Trascura l’esigenza di urgenti interventi sostanziali in campo penale amministrativo e penitenziario minorile; dimentica il ruolo delle Regioni e le competenze funzionali attribuite loro dall’art. 117 Cost.; riduce il ruolo dei servizi sociali a quello di meri ausiliari del giudice; affida imprudentemente alla discrezionalità del presidente capo del Tribunale la designazione del presidente della sezione specializzata; lascia immutato il pletorico collegio a quattro giudici in primo grado e a cinque in appello; sopprime l’importante figura del pubblico Ministero minorile specializzato, dimenticando i poteri a questo attribuiti dalla legge n. 149 del 2001 in materia di segnalazione di abbandono e di raccordo con i servizi sociali territorialità.

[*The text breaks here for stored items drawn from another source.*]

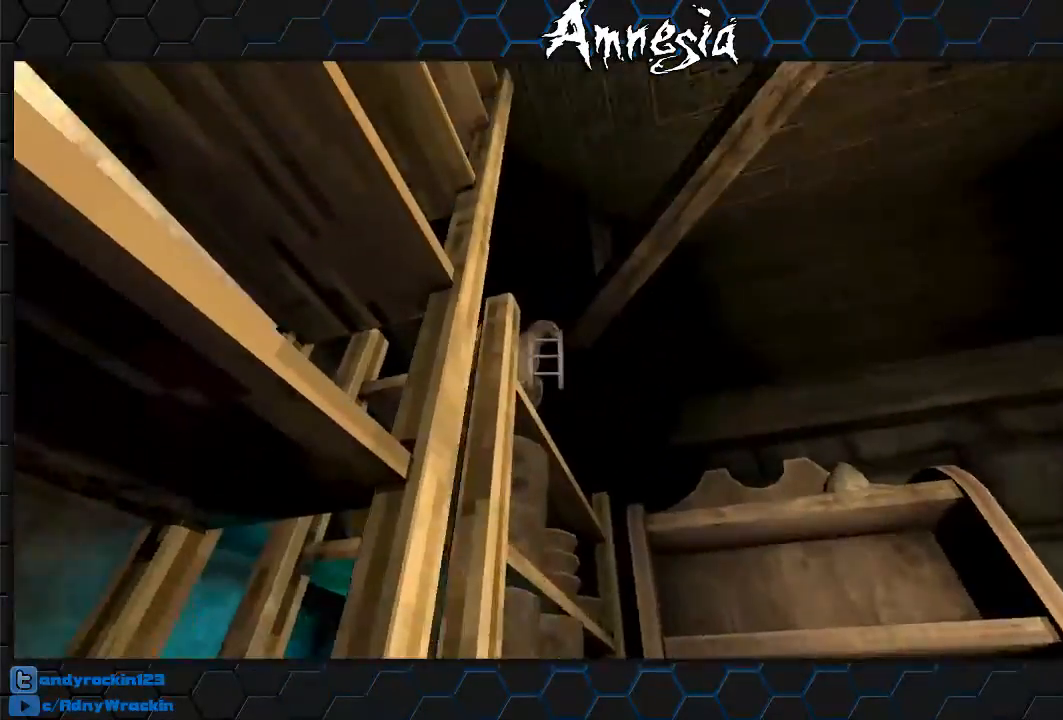
{"keys": [], "mouse": [], "events": [[351, "shift", "up"], [401, "d", "up"], [401, "w", "up"]]}
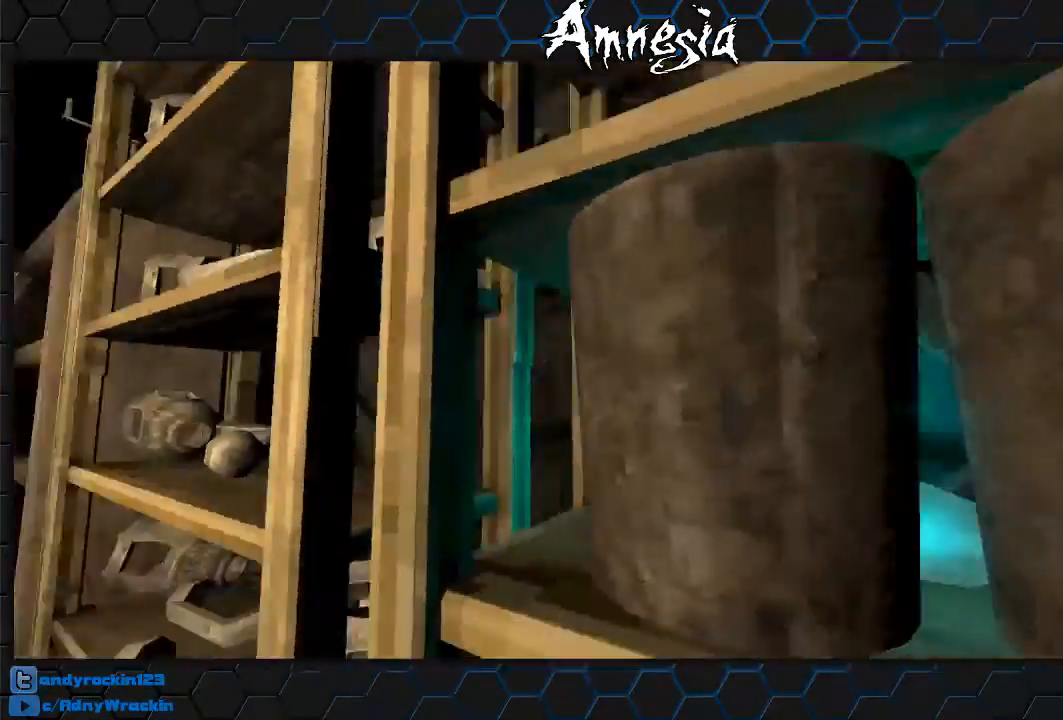
{"keys": [], "mouse": [], "events": [[167, "mouse_left", "down"], [283, "mouse_left", "up"]]}
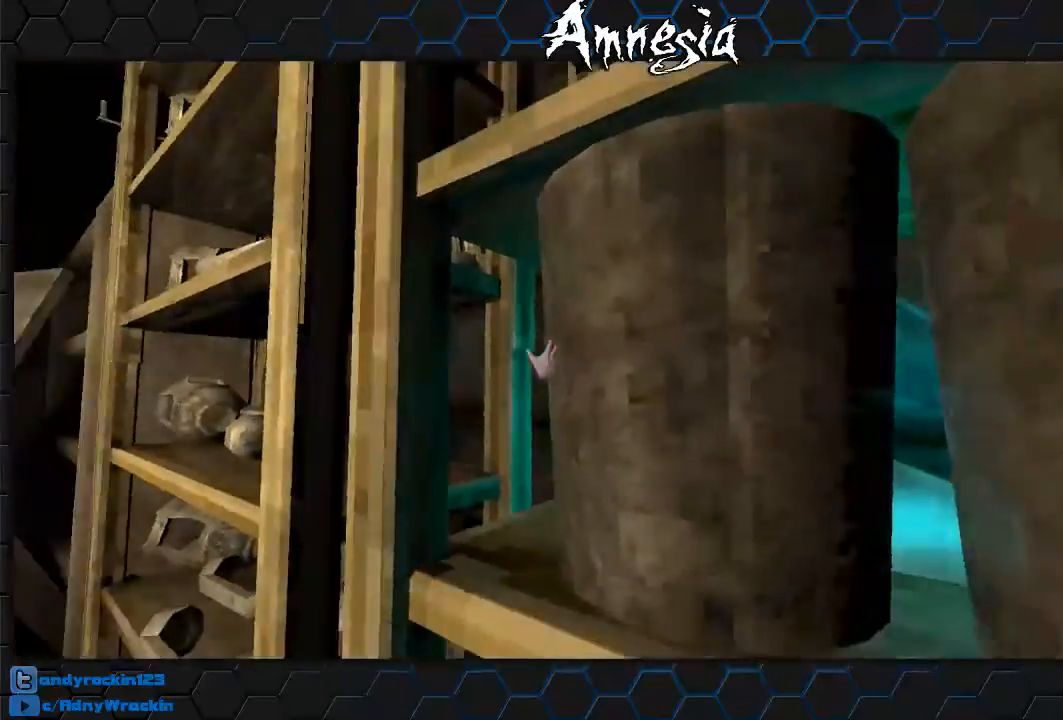
{"keys": [], "mouse": [], "events": [[67, "mouse_left", "down"], [150, "mouse_left", "up"]]}
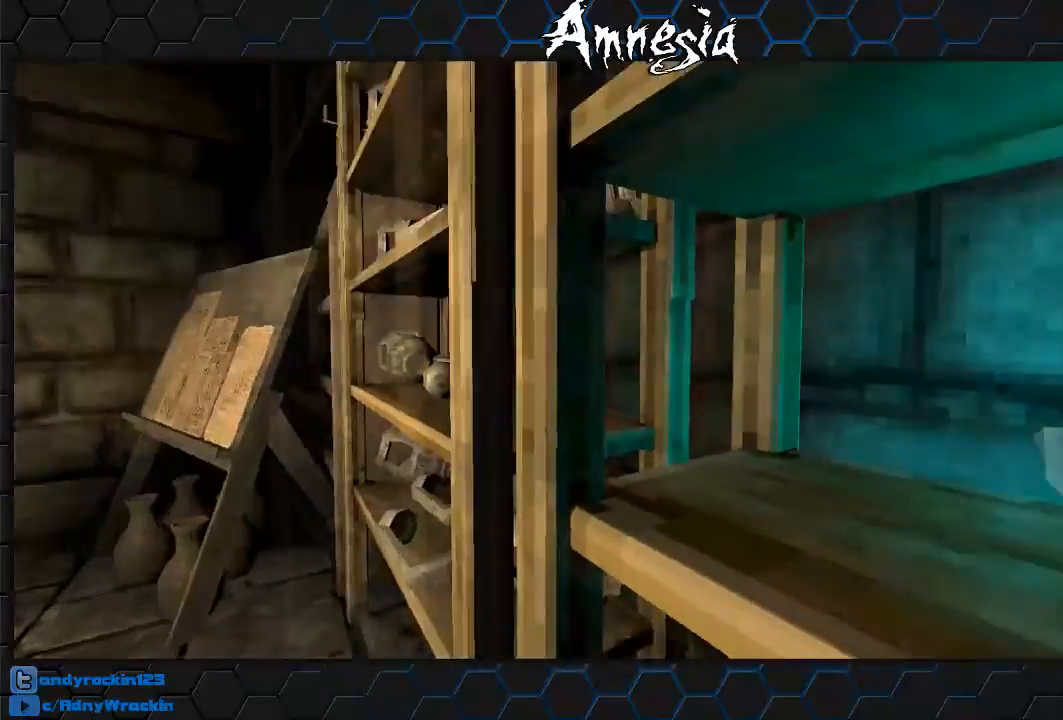
{"keys": ["w"], "mouse": [], "events": [[250, "mouse_left", "down"], [350, "mouse_left", "up"], [484, "w", "down"]]}
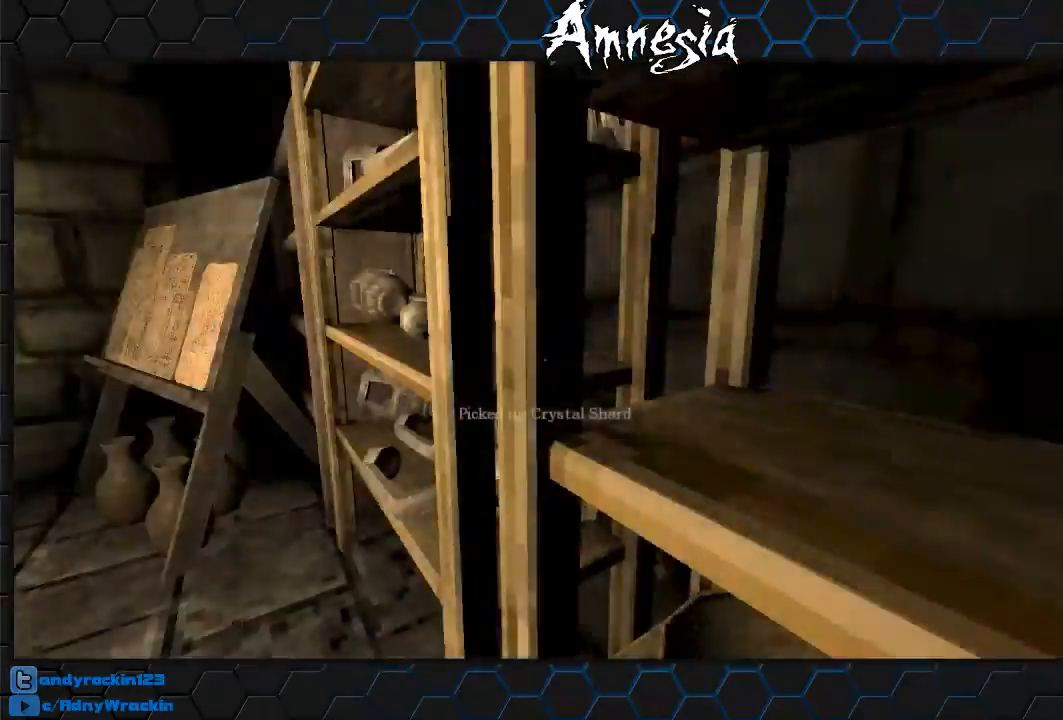
{"keys": ["shift", "w"], "mouse": [], "events": [[34, "shift", "down"]]}
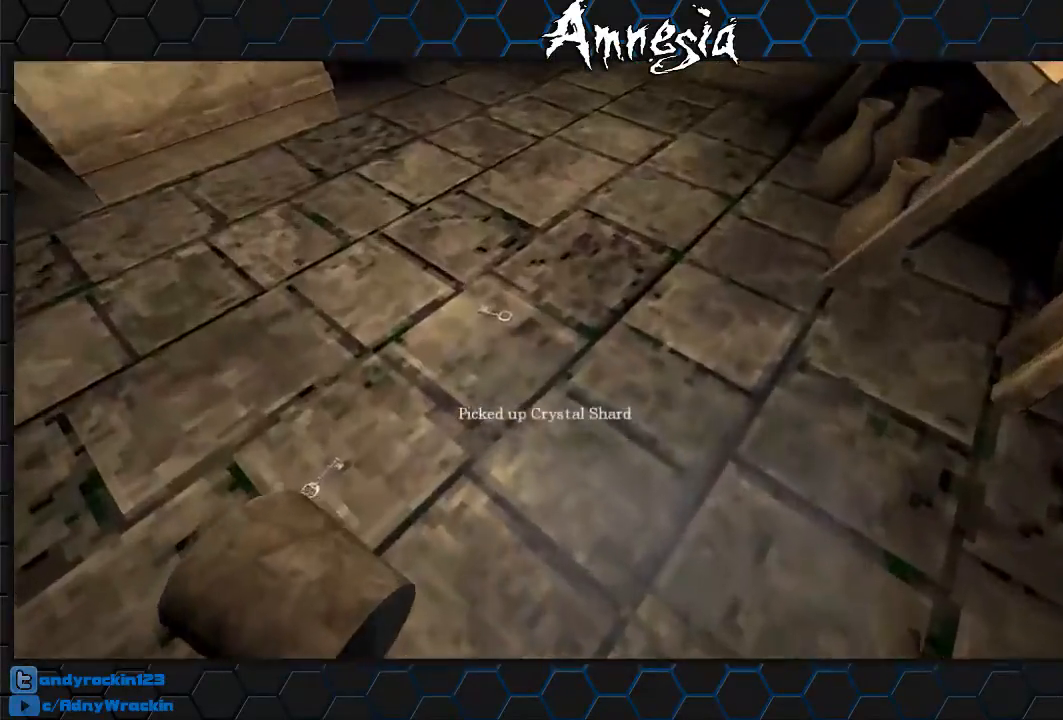
{"keys": [], "mouse": [], "events": [[16, "shift", "up"], [16, "w", "up"], [133, "c", "down"], [250, "c", "up"]]}
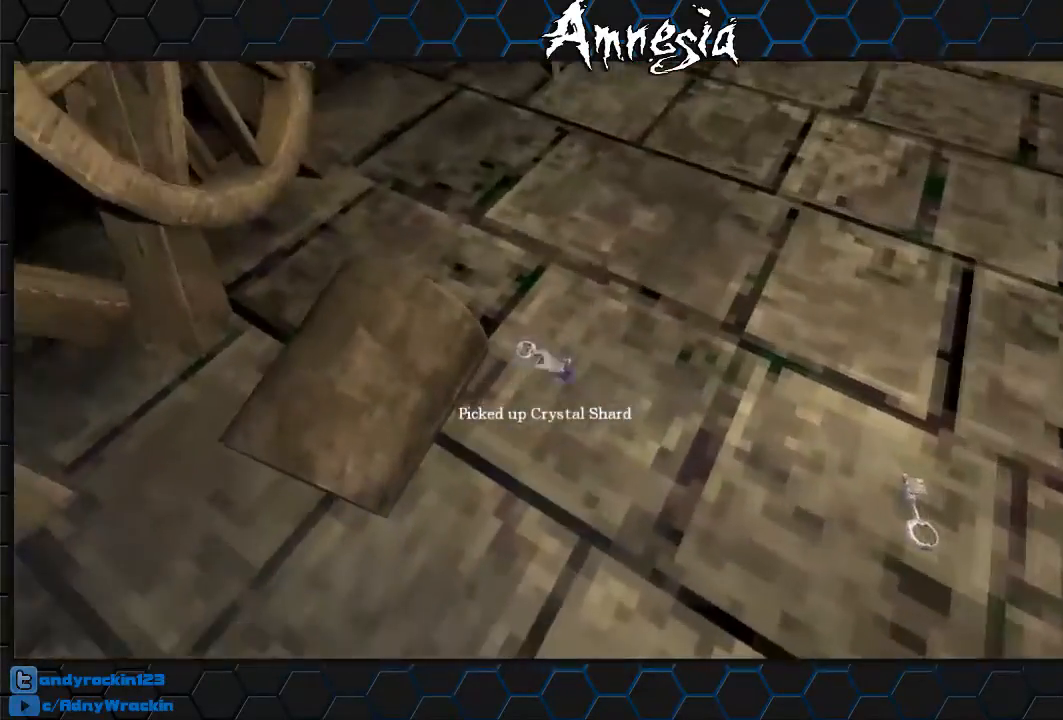
{"keys": ["w"], "mouse": [], "events": [[50, "mouse_left", "down"], [117, "mouse_left", "up"], [251, "w", "down"], [384, "mouse_left", "down"], [501, "mouse_left", "up"]]}
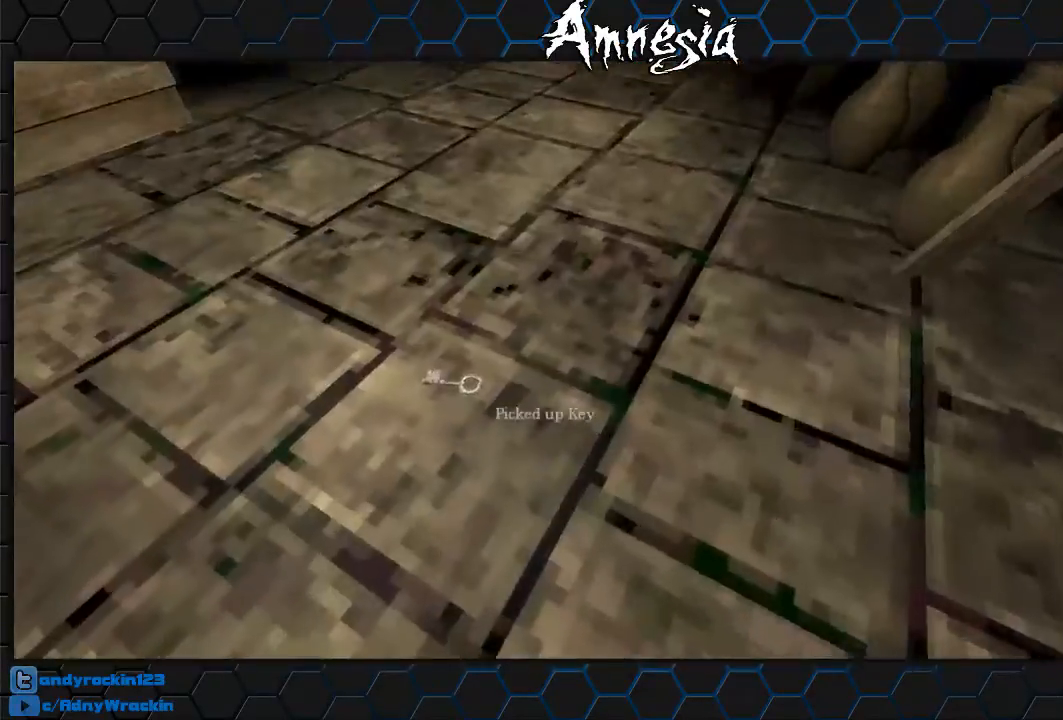
{"keys": [], "mouse": [], "events": [[83, "w", "up"], [117, "w", "down"], [167, "mouse_left", "down"], [217, "w", "up"], [267, "mouse_left", "up"], [300, "mouse_left", "down"], [417, "mouse_left", "up"]]}
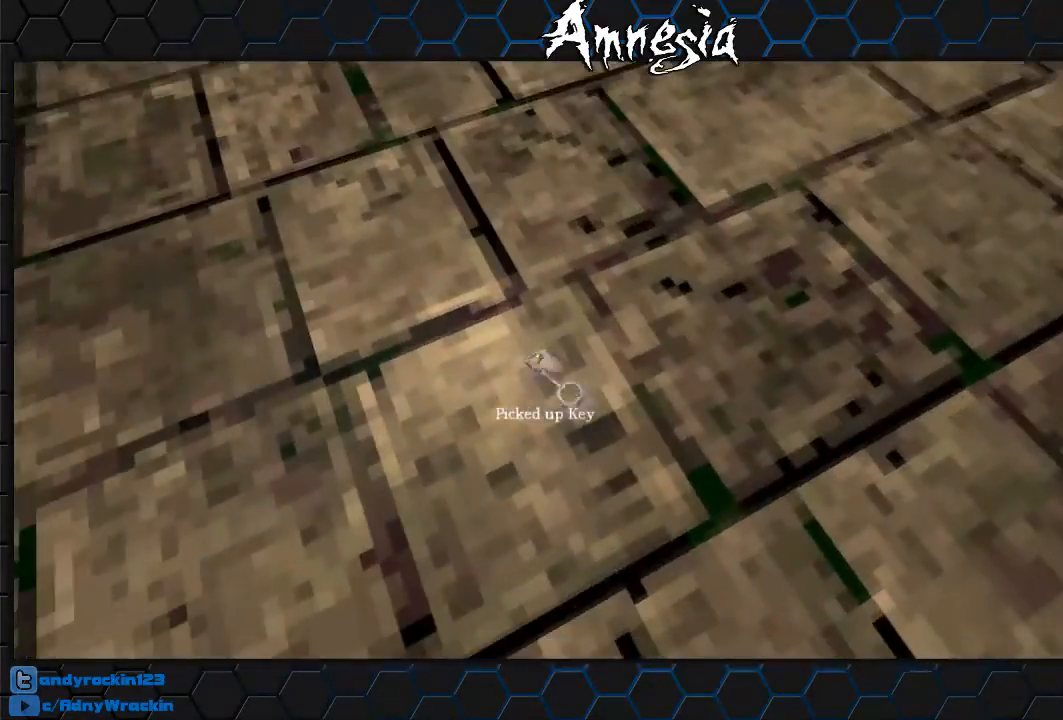
{"keys": ["shift", "w"], "mouse": [], "events": [[34, "mouse_left", "down"], [150, "mouse_left", "up"], [184, "mouse_left", "down"], [267, "w", "down"], [284, "mouse_left", "up"], [317, "shift", "down"]]}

L’obiettivo di riunire la materia delle persone, dei minori di età e della famiglia davanti a un unico giudice viene così raggiunto a spese di gravi squilibri e di omissioni ingiustificate, che d’altra parte lasciano in vita pezzi consistenti del vecchio sistema di giustizia minorile risalente agli anni Cinquanta, senza un nuovo “verbo” che tenga conto delle convenzioni e dichiarazioni internazionali, delle nuove esigenze e dei diritti dei giovani d’oggi, del mutamento in atto dei modelli familiari.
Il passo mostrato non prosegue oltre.